Caitlin Moran: giocatore australiano di rugby league sospeso per post sui social media sulla morte dei Queen

Secondo diversi media australiani, Caitlin Moran, che gioca per i Newcastle Knights nella NRLW, ha fatto le osservazioni sprezzanti sulla regina in un post su Instagram ora cancellato.

Martedì, l’NRL ha annunciato che intende vietare Moran per una partita e darle una multa sospesa equivalente al 25% del suo contratto.

La 25enne dovrà inoltre frequentare programmi di istruzione e formazione riguardanti le sue responsabilità di giocatrice e il suo uso dei social media. L’NRL ha affermato che la multa sarà sospesa se partecipa a quei programmi, ma se c’è un’altra violazione del codice, sarà tenuta a pagare la multa immediatamente.

“Il rugby league è un gioco inclusivo e ha un rapporto orgoglioso e forte con molte comunità”, ha affermato una dichiarazione dell’NRL.

“Indipendentemente dalle opinioni personali, tutti i giocatori e gli ufficiali di gara devono aderire agli standard professionali che ci si aspetta da loro e in questa occasione i commenti pubblici fatti dal giocatore hanno causato danni al gioco”.

Moran, che ha aiutato i Jillaroos australiani a vincere la Coppa del mondo di rugby femminile nel 2017, non ha pubblicato alcuna risposta al divieto dell’NRL, né ha risposto alla richiesta di commento della CNN.

Ha tempo fino a martedì per rispondere all’avviso dell’NRL.

I Knights hanno affermato di sostenere la squalifica di una partita e hanno sospeso la multa, confermando che Moran non giocherà nella partita di domenica contro i St. George Illawarra Dragons.
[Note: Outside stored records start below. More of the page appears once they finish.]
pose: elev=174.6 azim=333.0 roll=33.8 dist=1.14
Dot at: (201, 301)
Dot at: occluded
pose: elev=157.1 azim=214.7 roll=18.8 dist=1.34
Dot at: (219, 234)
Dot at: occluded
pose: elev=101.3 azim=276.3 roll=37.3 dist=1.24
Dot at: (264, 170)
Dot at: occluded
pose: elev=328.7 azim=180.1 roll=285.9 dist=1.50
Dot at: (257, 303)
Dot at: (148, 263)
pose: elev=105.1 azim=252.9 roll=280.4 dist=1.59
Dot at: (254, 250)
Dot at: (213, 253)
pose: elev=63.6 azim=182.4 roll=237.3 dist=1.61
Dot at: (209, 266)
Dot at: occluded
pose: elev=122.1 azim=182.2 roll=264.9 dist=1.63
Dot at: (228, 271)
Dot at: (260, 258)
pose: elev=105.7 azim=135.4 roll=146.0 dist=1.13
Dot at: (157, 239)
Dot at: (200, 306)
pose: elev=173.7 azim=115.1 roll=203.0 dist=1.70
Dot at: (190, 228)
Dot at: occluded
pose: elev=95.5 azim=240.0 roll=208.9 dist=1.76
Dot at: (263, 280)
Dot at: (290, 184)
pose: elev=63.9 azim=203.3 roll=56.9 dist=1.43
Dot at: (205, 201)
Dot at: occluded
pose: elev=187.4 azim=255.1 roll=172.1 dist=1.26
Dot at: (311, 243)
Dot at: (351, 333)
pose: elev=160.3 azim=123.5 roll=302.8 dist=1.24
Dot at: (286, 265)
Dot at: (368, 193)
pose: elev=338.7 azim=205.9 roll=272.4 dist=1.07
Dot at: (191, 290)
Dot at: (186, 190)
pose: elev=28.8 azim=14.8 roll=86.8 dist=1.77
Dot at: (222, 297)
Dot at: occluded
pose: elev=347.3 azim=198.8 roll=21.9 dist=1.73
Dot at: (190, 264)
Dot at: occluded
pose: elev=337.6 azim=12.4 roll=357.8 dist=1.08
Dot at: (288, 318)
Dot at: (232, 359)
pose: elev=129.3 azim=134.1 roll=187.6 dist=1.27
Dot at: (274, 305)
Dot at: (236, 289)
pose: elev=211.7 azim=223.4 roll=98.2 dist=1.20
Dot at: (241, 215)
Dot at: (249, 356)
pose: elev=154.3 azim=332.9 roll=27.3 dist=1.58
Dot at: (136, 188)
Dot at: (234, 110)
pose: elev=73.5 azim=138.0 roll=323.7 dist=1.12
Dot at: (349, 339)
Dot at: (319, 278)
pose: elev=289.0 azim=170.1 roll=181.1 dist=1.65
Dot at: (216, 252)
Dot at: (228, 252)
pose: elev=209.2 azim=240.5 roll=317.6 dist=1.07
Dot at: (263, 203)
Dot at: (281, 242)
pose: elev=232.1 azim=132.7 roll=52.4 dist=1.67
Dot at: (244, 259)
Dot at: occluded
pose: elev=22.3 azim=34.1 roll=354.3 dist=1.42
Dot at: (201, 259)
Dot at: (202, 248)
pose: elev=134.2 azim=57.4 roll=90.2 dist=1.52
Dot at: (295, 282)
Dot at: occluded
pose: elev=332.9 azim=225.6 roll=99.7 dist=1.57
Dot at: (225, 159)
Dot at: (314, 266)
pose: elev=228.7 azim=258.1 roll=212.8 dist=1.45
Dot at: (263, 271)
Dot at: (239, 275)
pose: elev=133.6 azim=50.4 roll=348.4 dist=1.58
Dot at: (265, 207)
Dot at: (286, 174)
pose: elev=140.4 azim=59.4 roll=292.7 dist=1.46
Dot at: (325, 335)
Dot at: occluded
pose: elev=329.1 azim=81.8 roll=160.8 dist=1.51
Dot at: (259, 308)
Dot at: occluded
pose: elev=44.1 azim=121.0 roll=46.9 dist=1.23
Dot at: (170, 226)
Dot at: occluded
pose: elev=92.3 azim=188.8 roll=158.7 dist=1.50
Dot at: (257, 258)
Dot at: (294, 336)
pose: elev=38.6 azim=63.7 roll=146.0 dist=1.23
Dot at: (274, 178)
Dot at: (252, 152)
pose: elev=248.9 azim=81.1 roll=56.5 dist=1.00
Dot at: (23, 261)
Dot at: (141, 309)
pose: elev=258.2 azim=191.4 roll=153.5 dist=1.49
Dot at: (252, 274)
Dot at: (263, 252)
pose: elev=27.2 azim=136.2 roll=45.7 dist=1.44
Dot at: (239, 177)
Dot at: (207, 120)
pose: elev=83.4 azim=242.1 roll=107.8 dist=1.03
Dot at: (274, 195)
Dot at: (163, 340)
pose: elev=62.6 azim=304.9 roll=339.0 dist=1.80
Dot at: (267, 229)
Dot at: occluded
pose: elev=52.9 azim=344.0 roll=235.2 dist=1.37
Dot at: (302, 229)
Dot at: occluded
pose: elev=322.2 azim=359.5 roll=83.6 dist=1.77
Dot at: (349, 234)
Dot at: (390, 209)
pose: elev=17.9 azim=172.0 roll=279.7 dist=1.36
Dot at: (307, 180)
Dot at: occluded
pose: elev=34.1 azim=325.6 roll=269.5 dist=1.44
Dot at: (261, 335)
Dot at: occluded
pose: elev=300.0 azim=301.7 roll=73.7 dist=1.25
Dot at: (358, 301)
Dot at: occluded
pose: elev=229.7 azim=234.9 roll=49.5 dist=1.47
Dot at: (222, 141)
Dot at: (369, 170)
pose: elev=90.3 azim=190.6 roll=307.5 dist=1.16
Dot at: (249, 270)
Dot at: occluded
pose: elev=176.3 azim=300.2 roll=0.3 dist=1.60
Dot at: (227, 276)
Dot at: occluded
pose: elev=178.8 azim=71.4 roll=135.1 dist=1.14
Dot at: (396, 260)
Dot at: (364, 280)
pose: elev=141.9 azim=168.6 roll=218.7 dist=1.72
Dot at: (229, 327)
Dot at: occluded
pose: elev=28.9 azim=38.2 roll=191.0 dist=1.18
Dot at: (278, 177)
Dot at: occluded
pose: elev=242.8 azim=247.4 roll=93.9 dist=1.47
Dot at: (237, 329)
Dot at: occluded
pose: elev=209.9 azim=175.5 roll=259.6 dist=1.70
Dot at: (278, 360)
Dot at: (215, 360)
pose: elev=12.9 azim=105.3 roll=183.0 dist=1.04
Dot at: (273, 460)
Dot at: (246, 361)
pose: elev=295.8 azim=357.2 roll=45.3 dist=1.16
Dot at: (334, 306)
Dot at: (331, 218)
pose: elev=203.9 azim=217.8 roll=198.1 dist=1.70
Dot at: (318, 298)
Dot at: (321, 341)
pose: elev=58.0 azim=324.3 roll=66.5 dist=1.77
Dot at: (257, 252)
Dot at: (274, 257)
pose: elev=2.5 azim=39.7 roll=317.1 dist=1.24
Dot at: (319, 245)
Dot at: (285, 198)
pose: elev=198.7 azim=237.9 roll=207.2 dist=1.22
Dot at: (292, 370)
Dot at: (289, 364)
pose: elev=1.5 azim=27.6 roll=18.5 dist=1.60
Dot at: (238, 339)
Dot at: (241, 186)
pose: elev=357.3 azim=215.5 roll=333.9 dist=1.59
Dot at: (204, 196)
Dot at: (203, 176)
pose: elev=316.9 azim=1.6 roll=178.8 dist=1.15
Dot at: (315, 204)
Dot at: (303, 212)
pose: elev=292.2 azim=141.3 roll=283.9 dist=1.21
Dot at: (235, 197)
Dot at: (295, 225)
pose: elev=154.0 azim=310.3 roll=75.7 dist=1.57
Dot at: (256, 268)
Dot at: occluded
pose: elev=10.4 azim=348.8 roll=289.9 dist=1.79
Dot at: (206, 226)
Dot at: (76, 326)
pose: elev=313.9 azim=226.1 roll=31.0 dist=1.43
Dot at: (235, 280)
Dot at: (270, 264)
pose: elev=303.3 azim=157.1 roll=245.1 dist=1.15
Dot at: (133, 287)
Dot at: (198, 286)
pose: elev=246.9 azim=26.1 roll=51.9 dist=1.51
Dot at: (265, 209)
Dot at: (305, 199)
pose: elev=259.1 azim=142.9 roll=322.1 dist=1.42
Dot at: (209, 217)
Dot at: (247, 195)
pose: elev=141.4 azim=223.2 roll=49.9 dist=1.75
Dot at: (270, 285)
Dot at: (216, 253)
Tuttavia, la Rugby League Players ‘Association ha definito la punizione “troppo severa” e “sproporzionata”, secondo il Sydney Morning Herald, mentre il capo allenatore della NRLW dei Knights Ronald Griffiths ha dato il suo sostegno a Moran, che ha origini indigene.

“Il rapporto tra gli indigeni e la monarchia è certamente complicato”, ha detto domenica Griffiths ai giornalisti.

“Alla fine della giornata, se Caitlin ha fatto qualcosa, sarà indagato dall’Unità di integrità e lavoreremo attraverso il processo”.

Per alcuni indigeni australiani, la monarchia britannica è un doloroso ricordo delle loro sofferenze sotto il dominio coloniale, risalente a quando i coloni britannici arrivarono in Australia nel 1788. Migliaia di indigeni furono uccisi durante la colonizzazione britannica del paese.

All’inizio di quest’anno, la deputata indigena Lidia Thorpe ha definito la regina una colonizzatrice mentre prestava giuramento al parlamento australiano.
Thorpe ha offerto il suo sostegno a Moran questa settimana, continuando a scrivere Twitter: “Chiedo all’NRL di fare il proprio corso di sensibilizzazione sul razzismo. Se qualcuno ha bisogno di essere educato, sei tu. Sei responsabile della creazione di un posto di lavoro sicuro per i giocatori delle Prime Nazioni. Solidarietà con Cailtin Moran [sic]. Resisti forte sorella”.